如何将JSON文件转换为SQLite数据库 [英] How to convert a JSON file to an SQLite database

查看:140
本文介绍了如何将JSON文件转换为SQLite数据库的处理方法,对大家解决问题具有一定的参考价值,需要的朋友们下面随着小编来一起学习吧!

问题描述

如果我有一些示例数据,如何将其放入SQLite(最好是全自动的)中?

{"uri":"/","user_agent":"example1"}
{"uri":"/foobar","user_agent":"example1"}
{"uri":"/","user_agent":"example2"}
{"uri":"/foobar","user_agent":"example3"}

我发现最简单的方法是使用 @Leo ),原始问题确实显示了以换行符分隔的JSON对象,每个对象都与之相对应 rfc4627 ,但不是全部以该格式一起使用. 通过使用jq '.[]' <input.json >preprocessed.json预处理文件, jq 可以处理对象的单个JSON数组. 如果您碰巧正在处理JSON文本序列( rfc7464 )幸运地 jq --seq参数也使您满意.

编辑2 : 换行符分隔的JSON和JSON文本序列都具有一个重要的优点;它们将内存需求降低到O(1),这意味着您的总内存需求仅取决于最长的输入行,而将整个输入放在单个数组中则要求解析器可以处理后期错误(即,前100k之后)元素存在语法错误),据我所知通常不是这种情况,否则它必须将整个文件解析两次(首先是验证语法,然后进行解析,在此过程中将丢弃先前的元素,如)这在我所知的情况下也很少发生,或者它会尝试立即解析整个输入并一步返回结果(例如,接收包含您说的50G输入数据加上开销的全部内容的Python dict)通常由内存支持,因此将您的内存占用量几乎增加了总数据量.
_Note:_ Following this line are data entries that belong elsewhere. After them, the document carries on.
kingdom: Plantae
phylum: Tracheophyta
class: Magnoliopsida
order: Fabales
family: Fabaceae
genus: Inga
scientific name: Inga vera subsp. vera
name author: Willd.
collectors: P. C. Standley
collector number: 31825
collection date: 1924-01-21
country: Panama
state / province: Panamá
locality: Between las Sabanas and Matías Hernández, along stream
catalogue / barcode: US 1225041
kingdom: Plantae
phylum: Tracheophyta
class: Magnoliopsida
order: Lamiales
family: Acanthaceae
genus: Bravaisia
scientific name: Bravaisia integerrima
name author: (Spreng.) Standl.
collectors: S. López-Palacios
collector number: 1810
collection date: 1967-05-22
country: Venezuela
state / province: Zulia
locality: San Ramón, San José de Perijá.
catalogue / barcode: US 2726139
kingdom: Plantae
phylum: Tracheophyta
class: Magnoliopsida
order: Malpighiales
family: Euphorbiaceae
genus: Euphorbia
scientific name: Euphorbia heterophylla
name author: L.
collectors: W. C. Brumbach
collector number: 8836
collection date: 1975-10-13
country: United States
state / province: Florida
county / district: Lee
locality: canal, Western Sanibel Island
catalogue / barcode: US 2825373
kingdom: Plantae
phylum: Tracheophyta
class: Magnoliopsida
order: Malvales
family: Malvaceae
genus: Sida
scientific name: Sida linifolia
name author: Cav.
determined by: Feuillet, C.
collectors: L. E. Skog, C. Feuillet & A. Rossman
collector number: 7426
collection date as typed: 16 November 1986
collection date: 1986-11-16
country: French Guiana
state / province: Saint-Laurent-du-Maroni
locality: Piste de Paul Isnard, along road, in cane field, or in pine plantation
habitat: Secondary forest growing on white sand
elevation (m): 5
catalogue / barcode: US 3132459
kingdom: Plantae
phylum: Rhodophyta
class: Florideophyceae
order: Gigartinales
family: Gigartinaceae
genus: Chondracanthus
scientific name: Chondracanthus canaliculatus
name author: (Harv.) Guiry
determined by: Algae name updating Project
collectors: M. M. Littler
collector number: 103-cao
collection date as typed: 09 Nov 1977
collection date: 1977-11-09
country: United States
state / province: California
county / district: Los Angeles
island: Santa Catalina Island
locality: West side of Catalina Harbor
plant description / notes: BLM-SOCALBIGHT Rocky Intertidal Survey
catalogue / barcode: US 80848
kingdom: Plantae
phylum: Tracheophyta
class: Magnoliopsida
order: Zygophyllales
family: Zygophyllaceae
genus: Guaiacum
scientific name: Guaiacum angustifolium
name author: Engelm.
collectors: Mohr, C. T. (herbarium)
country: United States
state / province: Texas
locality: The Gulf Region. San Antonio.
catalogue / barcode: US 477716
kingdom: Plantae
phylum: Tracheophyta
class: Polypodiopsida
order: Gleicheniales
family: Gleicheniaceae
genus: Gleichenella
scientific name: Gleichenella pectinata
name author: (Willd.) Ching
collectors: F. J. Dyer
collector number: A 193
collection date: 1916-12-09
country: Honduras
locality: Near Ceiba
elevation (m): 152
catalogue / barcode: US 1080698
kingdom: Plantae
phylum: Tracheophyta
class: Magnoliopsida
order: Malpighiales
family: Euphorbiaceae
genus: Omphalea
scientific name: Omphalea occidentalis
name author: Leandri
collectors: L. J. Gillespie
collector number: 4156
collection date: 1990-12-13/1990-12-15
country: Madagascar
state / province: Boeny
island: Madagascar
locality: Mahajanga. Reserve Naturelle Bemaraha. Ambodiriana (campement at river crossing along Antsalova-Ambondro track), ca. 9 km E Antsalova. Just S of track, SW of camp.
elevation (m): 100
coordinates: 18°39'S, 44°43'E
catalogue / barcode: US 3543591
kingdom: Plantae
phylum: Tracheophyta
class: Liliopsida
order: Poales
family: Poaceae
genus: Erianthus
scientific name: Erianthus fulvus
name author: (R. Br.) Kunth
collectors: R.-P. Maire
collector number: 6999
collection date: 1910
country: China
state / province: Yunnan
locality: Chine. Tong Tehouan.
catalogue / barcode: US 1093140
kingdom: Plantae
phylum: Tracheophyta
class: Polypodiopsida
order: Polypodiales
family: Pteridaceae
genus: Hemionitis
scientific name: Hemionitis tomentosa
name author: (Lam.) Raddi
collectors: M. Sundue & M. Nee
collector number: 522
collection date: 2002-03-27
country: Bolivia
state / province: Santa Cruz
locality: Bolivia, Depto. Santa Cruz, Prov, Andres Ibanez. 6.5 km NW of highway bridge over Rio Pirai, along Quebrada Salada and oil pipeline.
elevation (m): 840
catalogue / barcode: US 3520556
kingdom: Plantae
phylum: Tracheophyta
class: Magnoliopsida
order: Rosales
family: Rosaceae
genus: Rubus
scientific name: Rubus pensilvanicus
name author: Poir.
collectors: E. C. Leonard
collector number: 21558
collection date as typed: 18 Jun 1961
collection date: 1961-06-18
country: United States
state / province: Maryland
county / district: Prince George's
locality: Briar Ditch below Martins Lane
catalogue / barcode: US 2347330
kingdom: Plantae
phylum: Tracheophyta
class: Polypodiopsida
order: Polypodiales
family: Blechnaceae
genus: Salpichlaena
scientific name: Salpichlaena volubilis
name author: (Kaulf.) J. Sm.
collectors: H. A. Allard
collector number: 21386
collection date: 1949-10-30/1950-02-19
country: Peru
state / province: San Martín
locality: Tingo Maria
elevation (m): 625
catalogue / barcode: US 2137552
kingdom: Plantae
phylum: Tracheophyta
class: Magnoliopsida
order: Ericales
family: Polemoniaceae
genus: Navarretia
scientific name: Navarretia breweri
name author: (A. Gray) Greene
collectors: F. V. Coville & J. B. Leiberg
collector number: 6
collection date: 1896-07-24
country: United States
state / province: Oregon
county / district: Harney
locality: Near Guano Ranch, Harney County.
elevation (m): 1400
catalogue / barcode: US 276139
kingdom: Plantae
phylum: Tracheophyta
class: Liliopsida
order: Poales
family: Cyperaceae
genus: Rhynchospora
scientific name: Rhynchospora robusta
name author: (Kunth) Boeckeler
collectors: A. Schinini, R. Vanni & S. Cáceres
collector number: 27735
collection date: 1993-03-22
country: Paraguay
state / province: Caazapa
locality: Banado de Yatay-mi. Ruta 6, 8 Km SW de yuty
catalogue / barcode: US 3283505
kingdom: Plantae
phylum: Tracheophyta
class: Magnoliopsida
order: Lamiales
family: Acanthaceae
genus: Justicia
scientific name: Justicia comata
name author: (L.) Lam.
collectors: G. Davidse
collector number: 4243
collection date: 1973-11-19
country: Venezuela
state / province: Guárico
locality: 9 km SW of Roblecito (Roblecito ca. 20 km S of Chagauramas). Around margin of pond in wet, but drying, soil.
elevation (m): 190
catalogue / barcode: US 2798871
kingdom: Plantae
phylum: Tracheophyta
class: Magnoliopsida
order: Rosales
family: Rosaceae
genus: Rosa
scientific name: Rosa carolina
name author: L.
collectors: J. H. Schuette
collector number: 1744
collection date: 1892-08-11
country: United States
编辑3 : 如果遇到任何障碍,请尝试使用 keys_unsorted 代替 keys . 我还没有测试过自己(我认为我的列已经排序),但是 @Kyle Barron 报告这是必需的. /p>

获取CSV

首先将数据写入文件. 我将在这里假设 data.json .

然后使用jq构造标头:

% head -1 data.json | jq -r 'keys | @csv'
"uri","user_agent"

head -1是因为我们只需要一行. jq-r使输出为纯字符串,而不是包装CSV的JSON-String. 然后,我们调用内部函数keys以将输入的键作为数组获取. 我们将其发送到@csv格式程序,该格式程序将为我们输出一个带有引号CSV格式的标题的字符串.

然后我们需要构建数据.

% jq -r '[.[]] | @csv' < data.json
"/","example1"
"/foobar","example1"
"/","example2"
"/foobar","example3"

我们现在将整个输入作为数据,并使用.[]解构关联数组(地图),然后将其放回简单数组[…]中. 这基本上将我们的字典转换为键数组. 发送到@csv格式程序后,我们再次获得一些CSV.

将所有内容放在一起,我们将得到以下形式的单个衬里:

% (head -1 data.json | jq -r 'keys | @csv' && jq -r '[.[]] | @csv' < data.json) > data.csv

如果您需要即时转换数据,即没有文件,请尝试以下操作:

% cat data.json | (read -r first && jq -r '(keys | @csv),( [.[]] | @csv)' <<<"${first}" && jq -r '[.[]] | @csv')

将其加载到SQLite

打开一个SQLite数据库:

sqlite3 somedb.sqlite

现在在交互式外壳程序中执行以下操作(假设您将CSV写入 data.csv ,并希望在名为my_table的表中使用它):

.mode csv
.import data.csv my_table

现在关闭外壳,然后再次打开它以保持干净的环境. 现在,您可以轻松地从数据库中SELECT进行任何您想做的事情.

将它们放在一起

在此处记录 asciinema :

If I have some sample data, how do I put it into SQLite (preferably fully automated)?

{"uri":"/","user_agent":"example1"}
{"uri":"/foobar","user_agent":"example1"}
{"uri":"/","user_agent":"example2"}
{"uri":"/foobar","user_agent":"example3"}

解决方案

I found the easiest way to do this is by using jq and CSV as an intermediary format.

Edit: As pointed out (thanks @Leo), the original question did show newline delimited JSON objects, which each on their own conform to rfc4627, but not all together in that format. jq can handle a single JSON array of objects much the same way though by preprocessing the file using jq '.[]' <input.json >preprocessed.json. If you happen to be dealing with JSON text sequences (rfc7464) luckily jq has got your back too with the --seq parameter.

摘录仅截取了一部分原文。